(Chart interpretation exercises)
[Start of section]

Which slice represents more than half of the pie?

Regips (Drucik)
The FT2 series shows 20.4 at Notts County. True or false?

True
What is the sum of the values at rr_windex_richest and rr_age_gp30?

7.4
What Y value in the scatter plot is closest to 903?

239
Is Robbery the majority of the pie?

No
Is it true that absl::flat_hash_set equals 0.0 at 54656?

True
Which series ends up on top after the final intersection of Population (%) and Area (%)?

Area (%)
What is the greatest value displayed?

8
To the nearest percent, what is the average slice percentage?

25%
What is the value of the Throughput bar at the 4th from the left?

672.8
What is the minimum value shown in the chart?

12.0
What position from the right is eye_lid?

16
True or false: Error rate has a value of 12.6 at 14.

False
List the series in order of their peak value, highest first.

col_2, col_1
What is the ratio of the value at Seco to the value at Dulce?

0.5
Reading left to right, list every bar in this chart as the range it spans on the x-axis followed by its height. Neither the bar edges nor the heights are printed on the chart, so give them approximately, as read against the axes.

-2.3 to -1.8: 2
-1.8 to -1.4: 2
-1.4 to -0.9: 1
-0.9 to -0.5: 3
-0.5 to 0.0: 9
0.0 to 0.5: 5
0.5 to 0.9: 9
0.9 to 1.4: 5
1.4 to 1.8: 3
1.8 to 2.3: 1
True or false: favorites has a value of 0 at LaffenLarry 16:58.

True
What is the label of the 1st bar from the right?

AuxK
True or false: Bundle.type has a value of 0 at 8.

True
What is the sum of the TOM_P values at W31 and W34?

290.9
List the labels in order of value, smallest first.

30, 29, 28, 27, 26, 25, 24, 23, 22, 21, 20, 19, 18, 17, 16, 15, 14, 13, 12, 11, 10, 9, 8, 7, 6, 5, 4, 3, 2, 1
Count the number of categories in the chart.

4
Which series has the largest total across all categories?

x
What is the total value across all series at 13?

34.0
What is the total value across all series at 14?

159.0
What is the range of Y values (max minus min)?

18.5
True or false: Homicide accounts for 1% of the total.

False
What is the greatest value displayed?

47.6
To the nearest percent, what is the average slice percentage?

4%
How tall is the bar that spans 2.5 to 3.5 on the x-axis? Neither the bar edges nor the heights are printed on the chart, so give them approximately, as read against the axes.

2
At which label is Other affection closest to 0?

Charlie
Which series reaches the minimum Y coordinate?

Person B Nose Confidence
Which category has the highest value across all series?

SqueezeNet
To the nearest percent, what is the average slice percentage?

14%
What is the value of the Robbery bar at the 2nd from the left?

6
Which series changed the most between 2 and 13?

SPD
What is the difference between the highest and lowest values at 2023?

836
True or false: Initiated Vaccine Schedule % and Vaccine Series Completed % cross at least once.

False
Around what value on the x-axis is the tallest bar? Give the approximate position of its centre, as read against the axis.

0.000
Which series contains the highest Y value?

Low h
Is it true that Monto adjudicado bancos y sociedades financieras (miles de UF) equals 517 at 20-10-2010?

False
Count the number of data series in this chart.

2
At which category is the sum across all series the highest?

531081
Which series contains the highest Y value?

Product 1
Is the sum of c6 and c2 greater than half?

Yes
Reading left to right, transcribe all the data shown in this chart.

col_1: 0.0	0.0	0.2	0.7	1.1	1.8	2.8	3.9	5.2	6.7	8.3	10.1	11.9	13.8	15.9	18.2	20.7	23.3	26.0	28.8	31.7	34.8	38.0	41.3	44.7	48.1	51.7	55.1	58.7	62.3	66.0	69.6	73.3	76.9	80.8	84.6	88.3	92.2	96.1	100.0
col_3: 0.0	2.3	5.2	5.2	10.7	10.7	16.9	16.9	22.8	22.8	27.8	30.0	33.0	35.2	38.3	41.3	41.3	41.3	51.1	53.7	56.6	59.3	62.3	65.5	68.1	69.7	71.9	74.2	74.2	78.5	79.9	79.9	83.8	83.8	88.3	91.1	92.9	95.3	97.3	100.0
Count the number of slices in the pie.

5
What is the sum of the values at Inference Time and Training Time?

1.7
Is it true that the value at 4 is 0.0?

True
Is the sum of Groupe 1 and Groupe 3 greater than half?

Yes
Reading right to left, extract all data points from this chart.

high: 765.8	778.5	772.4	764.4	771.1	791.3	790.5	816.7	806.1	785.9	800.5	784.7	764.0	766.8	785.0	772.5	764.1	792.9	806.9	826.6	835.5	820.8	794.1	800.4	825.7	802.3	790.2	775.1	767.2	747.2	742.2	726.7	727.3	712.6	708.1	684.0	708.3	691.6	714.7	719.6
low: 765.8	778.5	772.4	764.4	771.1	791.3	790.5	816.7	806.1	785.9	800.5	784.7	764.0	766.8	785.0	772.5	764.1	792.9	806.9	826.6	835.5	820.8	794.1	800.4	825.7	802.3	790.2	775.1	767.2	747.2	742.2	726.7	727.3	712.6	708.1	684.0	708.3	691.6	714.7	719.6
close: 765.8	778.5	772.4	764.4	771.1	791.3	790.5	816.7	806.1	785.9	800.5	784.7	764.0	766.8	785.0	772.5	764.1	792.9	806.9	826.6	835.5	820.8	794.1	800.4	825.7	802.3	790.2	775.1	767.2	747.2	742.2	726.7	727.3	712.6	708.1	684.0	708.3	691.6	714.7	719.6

[End of section]

PROBLEM TO SOLVE: Count the lines in the listing above that contain the string "Area", matching case exactly, and reply with only that number.

RESPONSE TO THE TASK: 2